This is the new normal of climate catastrophe, the inevitable end result of disaster capitalism. In response, the major parties in this place have simply doubled down on the fossil fuels, the extraction and the burning of coal, oil and gas. They are the prime drivers of this devastation. Worse still, they have created and are in the process of creating systems of protection for themselves, their families and their mates. They're creating a 'fortress Australia' that they hope will insulate people like them from the breakdown of our climate. It's why the major parties are criminalising protest right across this country. They are preparing their response to the mass civil disobedience that they can see blooming on our streets right now. They're doing this by enacting a rolling series of draconian bills that create the powers of a police state and a surveillance state. Those powers march us down the road to authoritarianism, totalitarianism and ultimately fascism. If people don't think that is possible in 21st-century Australia, I suggest that they study a bit of human history.
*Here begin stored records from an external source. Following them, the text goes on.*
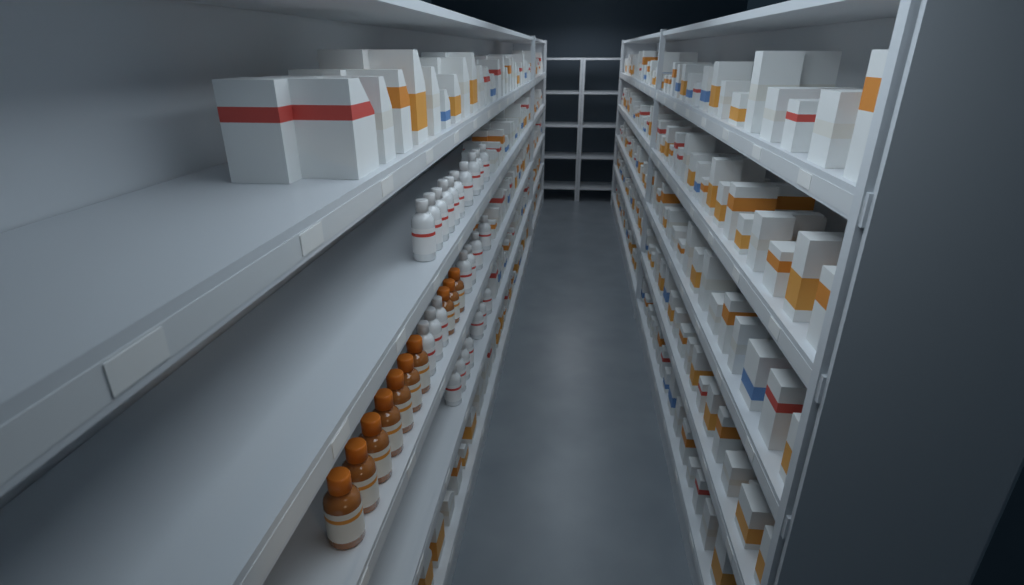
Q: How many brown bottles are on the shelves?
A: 10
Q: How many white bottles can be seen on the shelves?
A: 24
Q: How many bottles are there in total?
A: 34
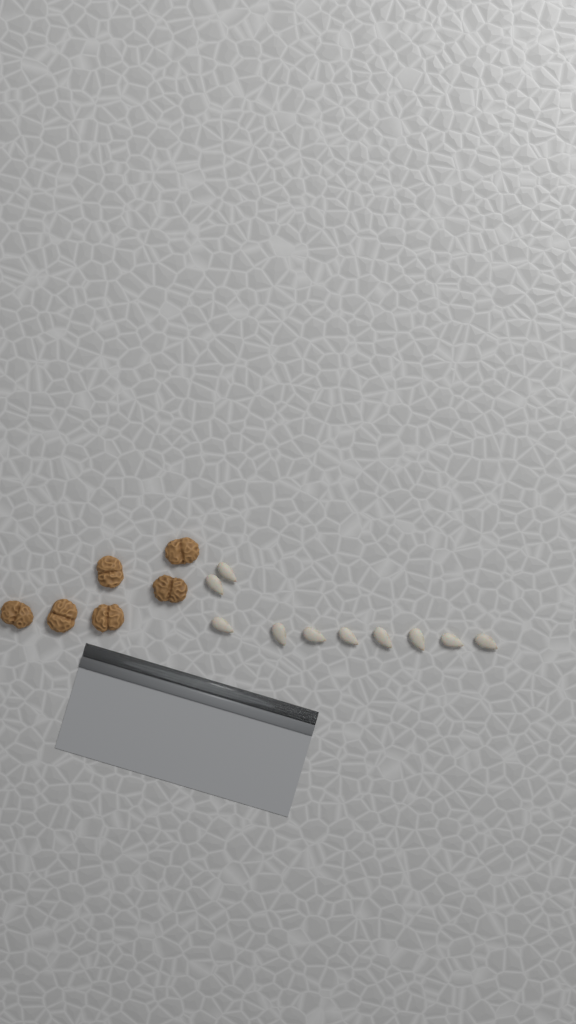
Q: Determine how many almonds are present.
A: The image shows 10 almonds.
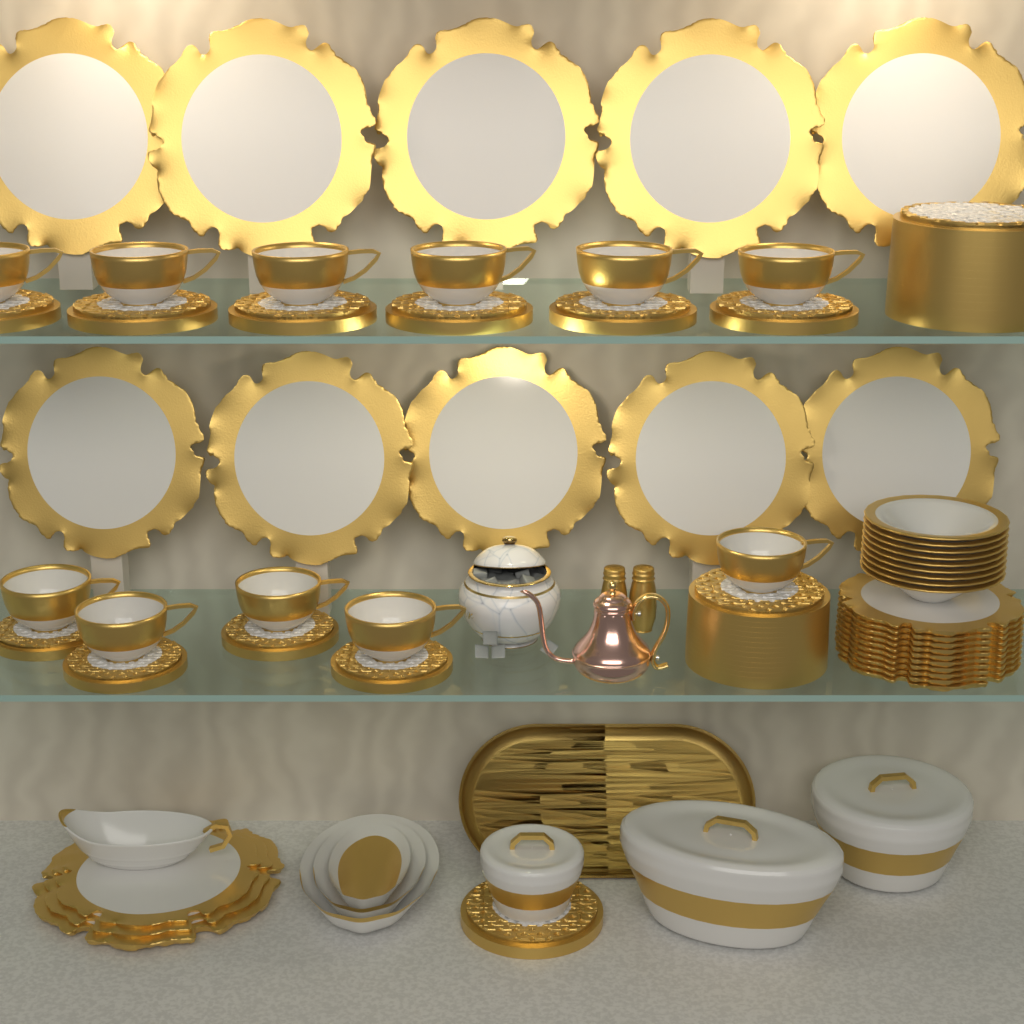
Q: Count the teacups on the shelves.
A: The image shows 11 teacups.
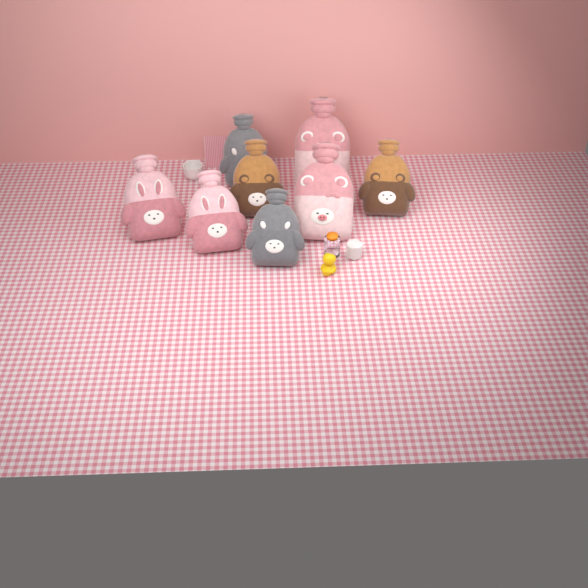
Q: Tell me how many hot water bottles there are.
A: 8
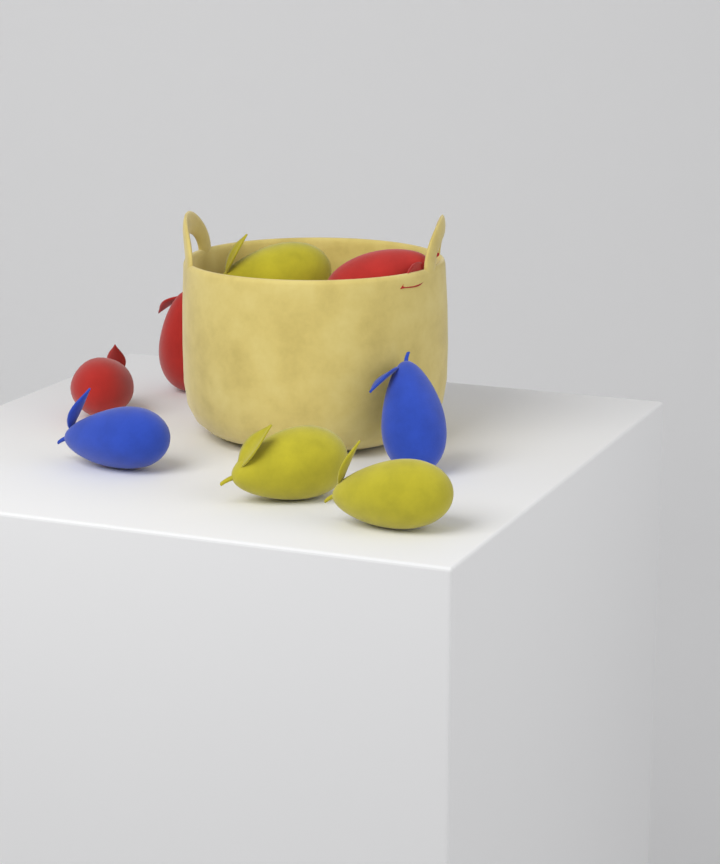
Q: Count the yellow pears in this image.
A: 3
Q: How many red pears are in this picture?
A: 3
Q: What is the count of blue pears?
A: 2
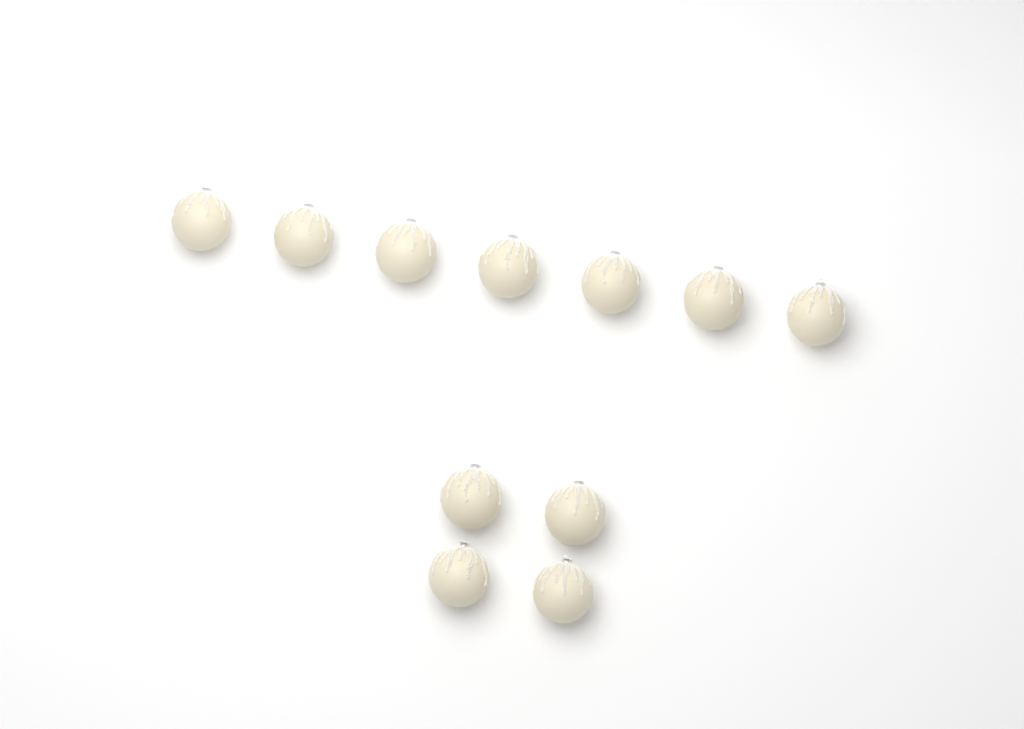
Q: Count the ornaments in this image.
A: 11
The so-called border protection regime will be a key plank. It's been set up to keep out those unfortunate people who will bear the brunt of the climate emergency, just as surely as it has been used to punish those fleeing war and persecution. Make no mistake: in the coming decades, unless we change our ways, this offshore detention regime and the boat turnbacks will be used ruthlessly against climate refugees. Those who are white, wealthy and permanent citizens of this country will be kept on one side of the fence, or the moat, and those who are not will be forcibly kept out. We are being marched down the road to a new form of eco-fascism—or, if you like, eco-barbarism.

But there is another way. We have to dismantle the systems of oppression and of capital accumulation that are causing so much damage to our planet and its people. The climate movement that we are seeing around the world, including Extinction Rebellion, carries within it the seeds of hope for our future, because young people are not scared of big ideas, and more and more we are seeing middle-aged and older people joining—and power to their collective arms. People on the streets don't want to be there. They feel that they have to be there. They are there because they see more clearly than most in this place the fundamental injustice of climate change, and they have the willingness, the capacity and the ability to fight back. And I make a personal commitment that the Greens and I personally will stand with them in their fight.